GOAL OF THE EXERCISE: Reproduce every one of the records below word for word, leaving out the pictures.

[RAW DATA]

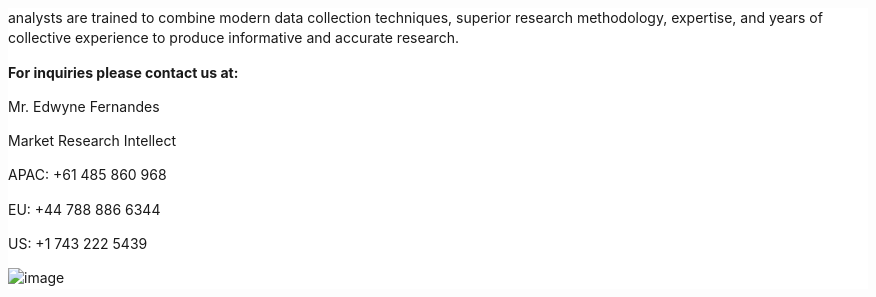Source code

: analysts are trained to combine modern data collection techniques, superior research methodology, expertise, and years of collective experience to produce informative and accurate research.</span></p><p><strong>For inquiries please contact us at:</strong></p><p>Mr. Edwyne Fernandes</p><p>Market Research Intellect</p><p>APAC: +61 485 860 968</p><p>EU: +44 788 886 6344</p><p>US: +1 743 222 5439</p>
![image](https://github.com/user-attachments/assets/66facd0b-c4c9-4fee-a2ca-09e8addc21d6)

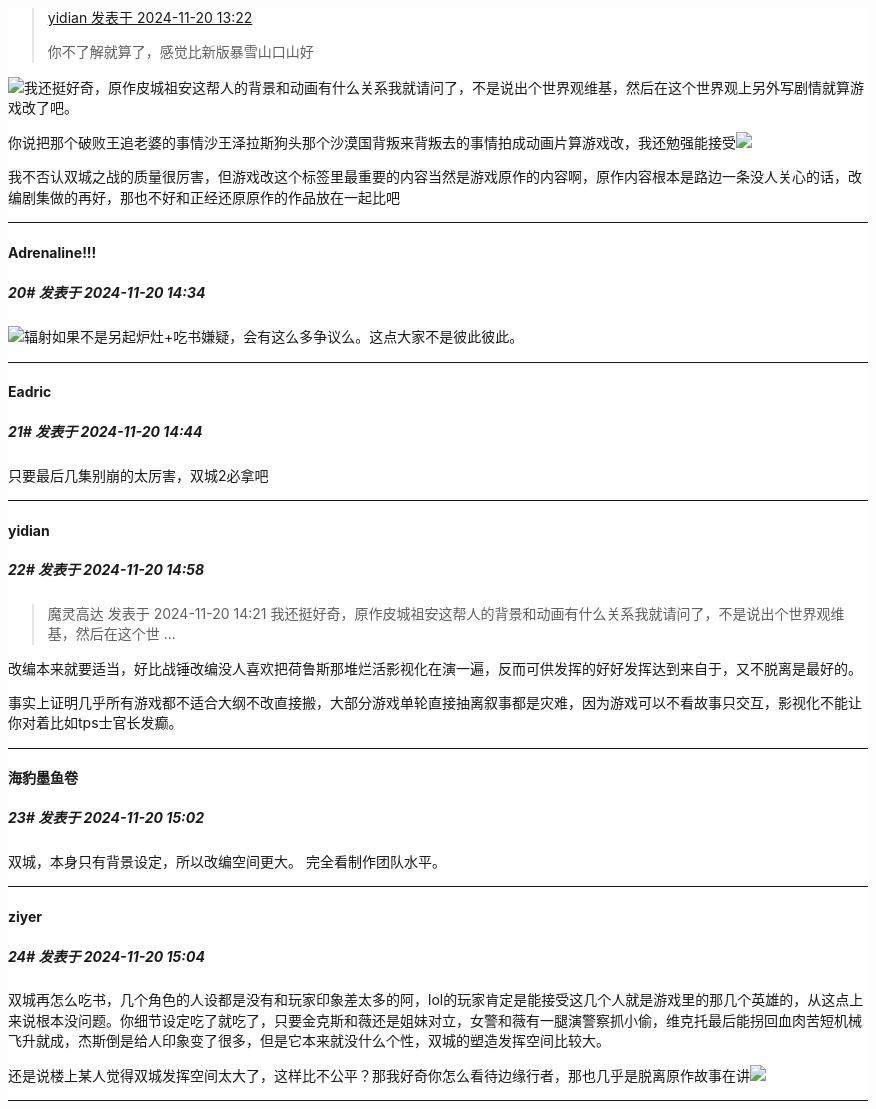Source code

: <blockquote><a href="httphttps://bbs.saraba1st.com/2b/forum.php?mod=redirect&amp;goto=findpost&amp;pid=66737092&amp;ptid=2207535" target="_blank">yidian 发表于 2024-11-20 13:22</a>

你不了解就算了，感觉比新版暴雪山口山好</blockquote>
<img src="https://static.saraba1st.com/image/smiley/face2017/001.png" referrerpolicy="no-referrer">我还挺好奇，原作皮城祖安这帮人的背景和动画有什么关系我就请问了，不是说出个世界观维基，然后在这个世界观上另外写剧情就算游戏改了吧。

你说把那个破败王追老婆的事情沙王泽拉斯狗头那个沙漠国背叛来背叛去的事情拍成动画片算游戏改，我还勉强能接受<img src="https://static.saraba1st.com/image/smiley/face/41.gif" referrerpolicy="no-referrer">

我不否认双城之战的质量很厉害，但游戏改这个标签里最重要的内容当然是游戏原作的内容啊，原作内容根本是路边一条没人关心的话，改编剧集做的再好，那也不好和正经还原原作的作品放在一起比吧

*****

####  Adrenaline!!!  
##### 20#       发表于 2024-11-20 14:34

<img src="https://static.saraba1st.com/image/smiley/face2017/047.png" referrerpolicy="no-referrer">辐射如果不是另起炉灶+吃书嫌疑，会有这么多争议么。这点大家不是彼此彼此。

*****

####  Eadric  
##### 21#       发表于 2024-11-20 14:44

只要最后几集别崩的太厉害，双城2必拿吧

*****

####  yidian  
##### 22#       发表于 2024-11-20 14:58

<blockquote>魔灵高达 发表于 2024-11-20 14:21
我还挺好奇，原作皮城祖安这帮人的背景和动画有什么关系我就请问了，不是说出个世界观维基，然后在这个世 ...</blockquote>
改编本来就要适当，好比战锤改编没人喜欢把荷鲁斯那堆烂活影视化在演一遍，反而可供发挥的好好发挥达到来自于，又不脱离是最好的。

事实上证明几乎所有游戏都不适合大纲不改直接搬，大部分游戏单轮直接抽离叙事都是灾难，因为游戏可以不看故事只交互，影视化不能让你对着比如tps士官长发癫。

*****

####  海豹墨鱼卷  
##### 23#       发表于 2024-11-20 15:02

双城，本身只有背景设定，所以改编空间更大。
完全看制作团队水平。

*****

####  ziyer  
##### 24#       发表于 2024-11-20 15:04

双城再怎么吃书，几个角色的人设都是没有和玩家印象差太多的阿，lol的玩家肯定是能接受这几个人就是游戏里的那几个英雄的，从这点上来说根本没问题。你细节设定吃了就吃了，只要金克斯和薇还是姐妹对立，女警和薇有一腿演警察抓小偷，维克托最后能拐回血肉苦短机械飞升就成，杰斯倒是给人印象变了很多，但是它本来就没什么个性，双城的塑造发挥空间比较大。

还是说楼上某人觉得双城发挥空间太大了，这样比不公平？那我好奇你怎么看待边缘行者，那也几乎是脱离原作故事在讲<img src="https://static.saraba1st.com/image/smiley/face2017/001.png" referrerpolicy="no-referrer">

*****
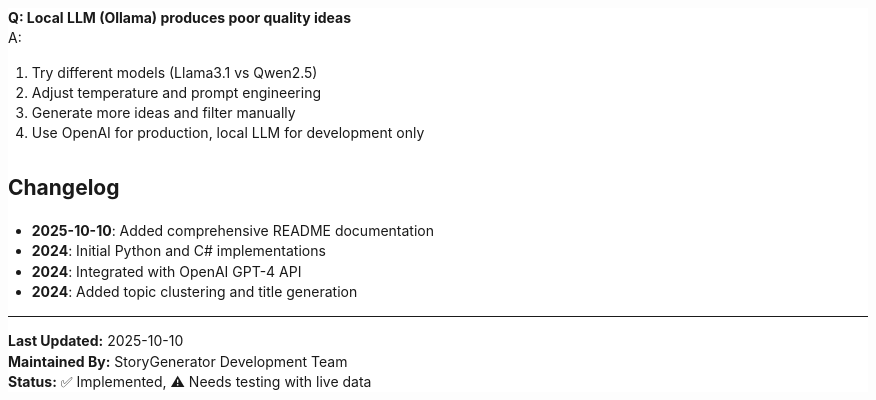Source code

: **Q: Local LLM (Ollama) produces poor quality ideas**  
A:
1. Try different models (Llama3.1 vs Qwen2.5)
2. Adjust temperature and prompt engineering
3. Generate more ideas and filter manually
4. Use OpenAI for production, local LLM for development only

## Changelog

- **2025-10-10**: Added comprehensive README documentation
- **2024**: Initial Python and C# implementations
- **2024**: Integrated with OpenAI GPT-4 API
- **2024**: Added topic clustering and title generation

---

**Last Updated:** 2025-10-10  
**Maintained By:** StoryGenerator Development Team  
**Status:** ✅ Implemented, ⚠️ Needs testing with live data
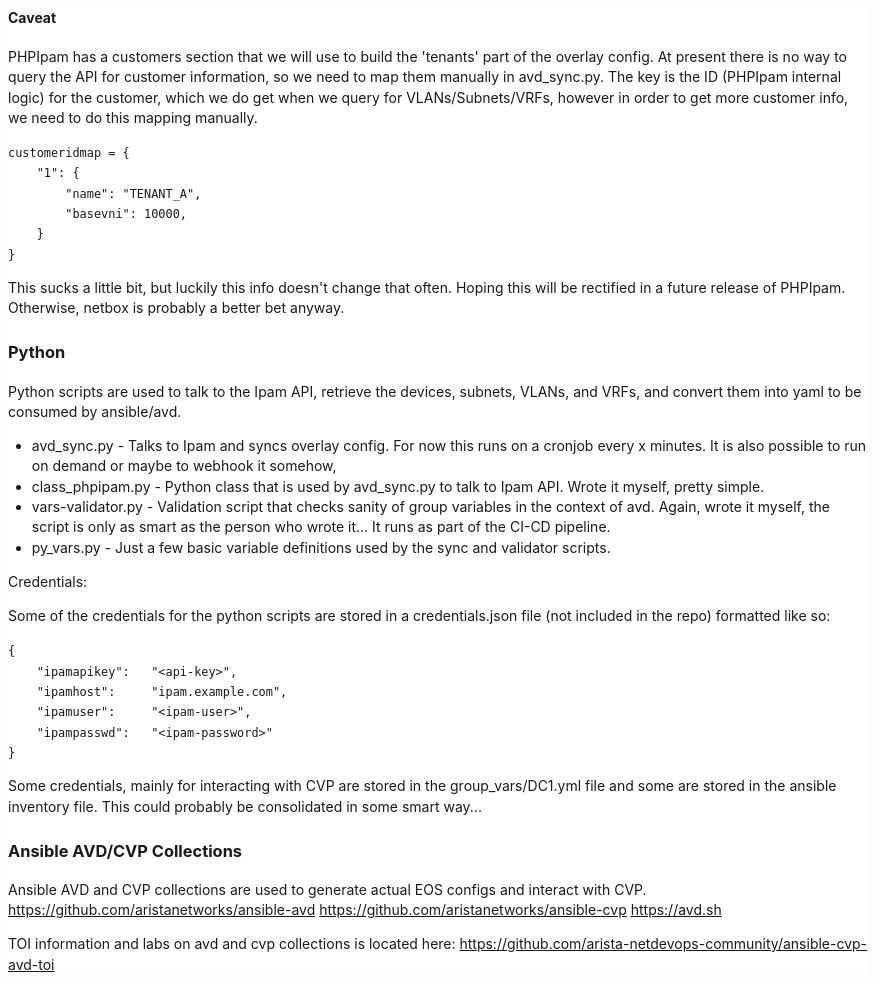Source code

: #### Caveat

PHPIpam has a customers section that we will use to build the 'tenants' part of the overlay config. At present there is no way to query the API for customer information, so we need to map them manually in avd_sync.py. The key is the ID (PHPIpam internal logic) for the customer, which we do get when we query for VLANs/Subnets/VRFs, however in order to get more customer info, we need to do this mapping manually.

    customeridmap = {
        "1": {
            "name": "TENANT_A",
            "basevni": 10000,
        }
    }

This sucks a little bit, but luckily this info doesn't change that often. Hoping this will be rectified in a future release of PHPIpam. Otherwise, netbox is probably a better bet anyway.

### Python

Python scripts are used to talk to the Ipam API, retrieve the devices, subnets, VLANs, and VRFs, and convert them into yaml to be consumed by ansible/avd.

* avd_sync.py - Talks to Ipam and syncs overlay config. For now this runs on a cronjob every x minutes. It is also possible to run on demand or maybe to webhook it somehow,
* class_phpipam.py - Python class that is used by avd_sync.py to talk to Ipam API. Wrote it myself, pretty simple.
* vars-validator.py - Validation script that checks sanity of group variables in the context of avd. Again, wrote it myself, the script is only as smart as the person who wrote it... It runs as part of the CI-CD pipeline.
* py_vars.py - Just a few basic variable definitions used by the sync and validator scripts.

Credentials:

Some of the credentials for the python scripts are stored in a credentials.json file (not included in the repo) formatted like so:

    {
        "ipamapikey":   "<api-key>",
        "ipamhost":     "ipam.example.com",
        "ipamuser":     "<ipam-user>",
        "ipampasswd":   "<ipam-password>"
    }

Some credentials, mainly for interacting with CVP are stored in the group_vars/DC1.yml file and some are stored in the ansible inventory file. This could probably be consolidated in some smart way...

### Ansible AVD/CVP Collections

Ansible AVD and CVP collections are used to generate actual EOS configs and interact with CVP.
https://github.com/aristanetworks/ansible-avd
https://github.com/aristanetworks/ansible-cvp
https://avd.sh

TOI information and labs on avd and cvp collections is located here:
https://github.com/arista-netdevops-community/ansible-cvp-avd-toi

[/RAW DATA]

RESPONSE:
Source code

: analysts are trained to combine modern data collection techniques, superior research methodology, expertise, and years of collective experience to produce informative and accurate research.</span></p><p><strong>For inquiries please contact us at:</strong></p><p>Mr. Edwyne Fernandes</p><p>Market Research Intellect</p><p>APAC: +61 485 860 968</p><p>EU: +44 788 886 6344</p><p>US: +1 743 222 5439</p>
![image](https://github.com/user-attachments/assets/66facd0b-c4c9-4fee-a2ca-09e8addc21d6)

Source code

: <blockquote><a href="httphttps://bbs.saraba1st.com/2b/forum.php?mod=redirect&amp;goto=findpost&amp;pid=66737092&amp;ptid=2207535" target="_blank">yidian 发表于 2024-11-20 13:22</a>

你不了解就算了，感觉比新版暴雪山口山好</blockquote>
<img src="https://static.saraba1st.com/image/smiley/face2017/001.png" referrerpolicy="no-referrer">我还挺好奇，原作皮城祖安这帮人的背景和动画有什么关系我就请问了，不是说出个世界观维基，然后在这个世界观上另外写剧情就算游戏改了吧。

你说把那个破败王追老婆的事情沙王泽拉斯狗头那个沙漠国背叛来背叛去的事情拍成动画片算游戏改，我还勉强能接受<img src="https://static.saraba1st.com/image/smiley/face/41.gif" referrerpolicy="no-referrer">

我不否认双城之战的质量很厉害，但游戏改这个标签里最重要的内容当然是游戏原作的内容啊，原作内容根本是路边一条没人关心的话，改编剧集做的再好，那也不好和正经还原原作的作品放在一起比吧

*****

####  Adrenaline!!!  
##### 20#       发表于 2024-11-20 14:34

<img src="https://static.saraba1st.com/image/smiley/face2017/047.png" referrerpolicy="no-referrer">辐射如果不是另起炉灶+吃书嫌疑，会有这么多争议么。这点大家不是彼此彼此。

*****

####  Eadric  
##### 21#       发表于 2024-11-20 14:44

只要最后几集别崩的太厉害，双城2必拿吧

*****

####  yidian  
##### 22#       发表于 2024-11-20 14:58

<blockquote>魔灵高达 发表于 2024-11-20 14:21
我还挺好奇，原作皮城祖安这帮人的背景和动画有什么关系我就请问了，不是说出个世界观维基，然后在这个世 ...</blockquote>
改编本来就要适当，好比战锤改编没人喜欢把荷鲁斯那堆烂活影视化在演一遍，反而可供发挥的好好发挥达到来自于，又不脱离是最好的。

事实上证明几乎所有游戏都不适合大纲不改直接搬，大部分游戏单轮直接抽离叙事都是灾难，因为游戏可以不看故事只交互，影视化不能让你对着比如tps士官长发癫。

*****

####  海豹墨鱼卷  
##### 23#       发表于 2024-11-20 15:02

双城，本身只有背景设定，所以改编空间更大。
完全看制作团队水平。

*****

####  ziyer  
##### 24#       发表于 2024-11-20 15:04

双城再怎么吃书，几个角色的人设都是没有和玩家印象差太多的阿，lol的玩家肯定是能接受这几个人就是游戏里的那几个英雄的，从这点上来说根本没问题。你细节设定吃了就吃了，只要金克斯和薇还是姐妹对立，女警和薇有一腿演警察抓小偷，维克托最后能拐回血肉苦短机械飞升就成，杰斯倒是给人印象变了很多，但是它本来就没什么个性，双城的塑造发挥空间比较大。

还是说楼上某人觉得双城发挥空间太大了，这样比不公平？那我好奇你怎么看待边缘行者，那也几乎是脱离原作故事在讲<img src="https://static.saraba1st.com/image/smiley/face2017/001.png" referrerpolicy="no-referrer">

*****
Source code

: **Q: Local LLM (Ollama) produces poor quality ideas**  
A:
1. Try different models (Llama3.1 vs Qwen2.5)
2. Adjust temperature and prompt engineering
3. Generate more ideas and filter manually
4. Use OpenAI for production, local LLM for development only

## Changelog

- **2025-10-10**: Added comprehensive README documentation
- **2024**: Initial Python and C# implementations
- **2024**: Integrated with OpenAI GPT-4 API
- **2024**: Added topic clustering and title generation

---

**Last Updated:** 2025-10-10  
**Maintained By:** StoryGenerator Development Team  
**Status:** ✅ Implemented, ⚠️ Needs testing with live data
Source code

: #### Caveat

PHPIpam has a customers section that we will use to build the 'tenants' part of the overlay config. At present there is no way to query the API for customer information, so we need to map them manually in avd_sync.py. The key is the ID (PHPIpam internal logic) for the customer, which we do get when we query for VLANs/Subnets/VRFs, however in order to get more customer info, we need to do this mapping manually.

    customeridmap = {
        "1": {
            "name": "TENANT_A",
            "basevni": 10000,
        }
    }

This sucks a little bit, but luckily this info doesn't change that often. Hoping this will be rectified in a future release of PHPIpam. Otherwise, netbox is probably a better bet anyway.

### Python

Python scripts are used to talk to the Ipam API, retrieve the devices, subnets, VLANs, and VRFs, and convert them into yaml to be consumed by ansible/avd.

* avd_sync.py - Talks to Ipam and syncs overlay config. For now this runs on a cronjob every x minutes. It is also possible to run on demand or maybe to webhook it somehow,
* class_phpipam.py - Python class that is used by avd_sync.py to talk to Ipam API. Wrote it myself, pretty simple.
* vars-validator.py - Validation script that checks sanity of group variables in the context of avd. Again, wrote it myself, the script is only as smart as the person who wrote it... It runs as part of the CI-CD pipeline.
* py_vars.py - Just a few basic variable definitions used by the sync and validator scripts.

Credentials:

Some of the credentials for the python scripts are stored in a credentials.json file (not included in the repo) formatted like so:

    {
        "ipamapikey":   "<api-key>",
        "ipamhost":     "ipam.example.com",
        "ipamuser":     "<ipam-user>",
        "ipampasswd":   "<ipam-password>"
    }

Some credentials, mainly for interacting with CVP are stored in the group_vars/DC1.yml file and some are stored in the ansible inventory file. This could probably be consolidated in some smart way...

### Ansible AVD/CVP Collections

Ansible AVD and CVP collections are used to generate actual EOS configs and interact with CVP.
https://github.com/aristanetworks/ansible-avd
https://github.com/aristanetworks/ansible-cvp
https://avd.sh

TOI information and labs on avd and cvp collections is located here:
https://github.com/arista-netdevops-community/ansible-cvp-avd-toi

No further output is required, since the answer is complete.